YOUR TASK
Would you retype each record exactly as given?

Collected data

........

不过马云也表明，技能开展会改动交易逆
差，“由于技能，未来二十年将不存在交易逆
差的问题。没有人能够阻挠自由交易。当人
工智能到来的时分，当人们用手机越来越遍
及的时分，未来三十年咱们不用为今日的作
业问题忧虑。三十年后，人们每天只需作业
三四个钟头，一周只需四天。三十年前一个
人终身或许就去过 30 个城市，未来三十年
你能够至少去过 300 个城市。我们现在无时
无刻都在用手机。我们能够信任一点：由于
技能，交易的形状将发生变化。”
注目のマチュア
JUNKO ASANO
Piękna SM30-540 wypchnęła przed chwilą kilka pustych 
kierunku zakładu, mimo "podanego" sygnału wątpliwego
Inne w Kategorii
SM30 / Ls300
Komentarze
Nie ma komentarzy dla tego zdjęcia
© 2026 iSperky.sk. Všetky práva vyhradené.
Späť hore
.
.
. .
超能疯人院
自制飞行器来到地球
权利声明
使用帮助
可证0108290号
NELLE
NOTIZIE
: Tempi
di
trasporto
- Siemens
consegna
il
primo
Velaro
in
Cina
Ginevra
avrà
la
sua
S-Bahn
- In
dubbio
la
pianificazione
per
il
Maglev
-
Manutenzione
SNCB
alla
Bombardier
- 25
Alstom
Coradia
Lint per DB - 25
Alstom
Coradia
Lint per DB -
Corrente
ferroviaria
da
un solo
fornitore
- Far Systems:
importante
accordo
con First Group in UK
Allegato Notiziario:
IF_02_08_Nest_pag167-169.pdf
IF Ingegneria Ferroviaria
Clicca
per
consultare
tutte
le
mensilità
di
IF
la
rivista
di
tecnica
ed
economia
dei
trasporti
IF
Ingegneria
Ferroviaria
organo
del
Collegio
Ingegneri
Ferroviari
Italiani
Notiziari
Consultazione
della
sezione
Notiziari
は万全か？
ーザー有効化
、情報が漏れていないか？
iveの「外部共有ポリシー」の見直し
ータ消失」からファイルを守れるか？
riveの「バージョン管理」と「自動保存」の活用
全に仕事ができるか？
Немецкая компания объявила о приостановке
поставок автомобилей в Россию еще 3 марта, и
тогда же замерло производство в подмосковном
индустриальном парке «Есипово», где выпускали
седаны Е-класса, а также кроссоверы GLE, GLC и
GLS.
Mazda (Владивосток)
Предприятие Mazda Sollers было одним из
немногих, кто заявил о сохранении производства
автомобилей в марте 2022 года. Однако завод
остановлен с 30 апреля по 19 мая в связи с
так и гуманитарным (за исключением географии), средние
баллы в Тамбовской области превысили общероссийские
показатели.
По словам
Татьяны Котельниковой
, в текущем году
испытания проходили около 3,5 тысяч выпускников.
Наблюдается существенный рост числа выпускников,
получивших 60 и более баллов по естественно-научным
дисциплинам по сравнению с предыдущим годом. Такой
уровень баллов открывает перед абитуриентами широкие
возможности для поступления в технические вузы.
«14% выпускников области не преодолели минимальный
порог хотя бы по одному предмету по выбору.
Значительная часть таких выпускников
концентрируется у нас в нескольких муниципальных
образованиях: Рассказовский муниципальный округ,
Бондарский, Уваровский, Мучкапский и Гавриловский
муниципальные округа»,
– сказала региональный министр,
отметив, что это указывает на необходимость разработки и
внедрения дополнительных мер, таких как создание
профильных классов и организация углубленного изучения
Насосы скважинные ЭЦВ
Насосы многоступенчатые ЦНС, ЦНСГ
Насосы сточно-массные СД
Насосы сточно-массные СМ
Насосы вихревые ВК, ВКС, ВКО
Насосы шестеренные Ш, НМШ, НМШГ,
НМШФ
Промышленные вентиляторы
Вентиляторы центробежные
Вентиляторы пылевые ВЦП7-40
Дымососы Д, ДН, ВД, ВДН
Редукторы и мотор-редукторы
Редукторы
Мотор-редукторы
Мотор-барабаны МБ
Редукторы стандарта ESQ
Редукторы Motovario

........

SOLUTION
不过马云也表明，技能开展会改动交易逆
差，“由于技能，未来二十年将不存在交易逆
差的问题。没有人能够阻挠自由交易。当人
工智能到来的时分，当人们用手机越来越遍
及的时分，未来三十年咱们不用为今日的作
业问题忧虑。三十年后，人们每天只需作业
三四个钟头，一周只需四天。三十年前一个
人终身或许就去过 30 个城市，未来三十年
你能够至少去过 300 个城市。我们现在无时
无刻都在用手机。我们能够信任一点：由于
技能，交易的形状将发生变化。”
注目のマチュア
JUNKO ASANO
Piękna SM30-540 wypchnęła przed chwilą kilka pustych 
kierunku zakładu, mimo "podanego" sygnału wątpliwego
Inne w Kategorii
SM30 / Ls300
Komentarze
Nie ma komentarzy dla tego zdjęcia
© 2026 iSperky.sk. Všetky práva vyhradené.
Späť hore
.
.
. .
超能疯人院
自制飞行器来到地球
权利声明
使用帮助
可证0108290号
NELLE
NOTIZIE
: Tempi
di
trasporto
- Siemens
consegna
il
primo
Velaro
in
Cina
Ginevra
avrà
la
sua
S-Bahn
- In
dubbio
la
pianificazione
per
il
Maglev
-
Manutenzione
SNCB
alla
Bombardier
- 25
Alstom
Coradia
Lint per DB - 25
Alstom
Coradia
Lint per DB -
Corrente
ferroviaria
da
un solo
fornitore
- Far Systems:
importante
accordo
con First Group in UK
Allegato Notiziario:
IF_02_08_Nest_pag167-169.pdf
IF Ingegneria Ferroviaria
Clicca
per
consultare
tutte
le
mensilità
di
IF
la
rivista
di
tecnica
ed
economia
dei
trasporti
IF
Ingegneria
Ferroviaria
organo
del
Collegio
Ingegneri
Ferroviari
Italiani
Notiziari
Consultazione
della
sezione
Notiziari
は万全か？
ーザー有効化
、情報が漏れていないか？
iveの「外部共有ポリシー」の見直し
ータ消失」からファイルを守れるか？
riveの「バージョン管理」と「自動保存」の活用
全に仕事ができるか？
Немецкая компания объявила о приостановке
поставок автомобилей в Россию еще 3 марта, и
тогда же замерло производство в подмосковном
индустриальном парке «Есипово», где выпускали
седаны Е-класса, а также кроссоверы GLE, GLC и
GLS.
Mazda (Владивосток)
Предприятие Mazda Sollers было одним из
немногих, кто заявил о сохранении производства
автомобилей в марте 2022 года. Однако завод
остановлен с 30 апреля по 19 мая в связи с
так и гуманитарным (за исключением географии), средние
баллы в Тамбовской области превысили общероссийские
показатели.
По словам
Татьяны Котельниковой
, в текущем году
испытания проходили около 3,5 тысяч выпускников.
Наблюдается существенный рост числа выпускников,
получивших 60 и более баллов по естественно-научным
дисциплинам по сравнению с предыдущим годом. Такой
уровень баллов открывает перед абитуриентами широкие
возможности для поступления в технические вузы.
«14% выпускников области не преодолели минимальный
порог хотя бы по одному предмету по выбору.
Значительная часть таких выпускников
концентрируется у нас в нескольких муниципальных
образованиях: Рассказовский муниципальный округ,
Бондарский, Уваровский, Мучкапский и Гавриловский
муниципальные округа»,
– сказала региональный министр,
отметив, что это указывает на необходимость разработки и
внедрения дополнительных мер, таких как создание
профильных классов и организация углубленного изучения
Насосы скважинные ЭЦВ
Насосы многоступенчатые ЦНС, ЦНСГ
Насосы сточно-массные СД
Насосы сточно-массные СМ
Насосы вихревые ВК, ВКС, ВКО
Насосы шестеренные Ш, НМШ, НМШГ,
НМШФ
Промышленные вентиляторы
Вентиляторы центробежные
Вентиляторы пылевые ВЦП7-40
Дымососы Д, ДН, ВД, ВДН
Редукторы и мотор-редукторы
Редукторы
Мотор-редукторы
Мотор-барабаны МБ
Редукторы стандарта ESQ
Редукторы Motovario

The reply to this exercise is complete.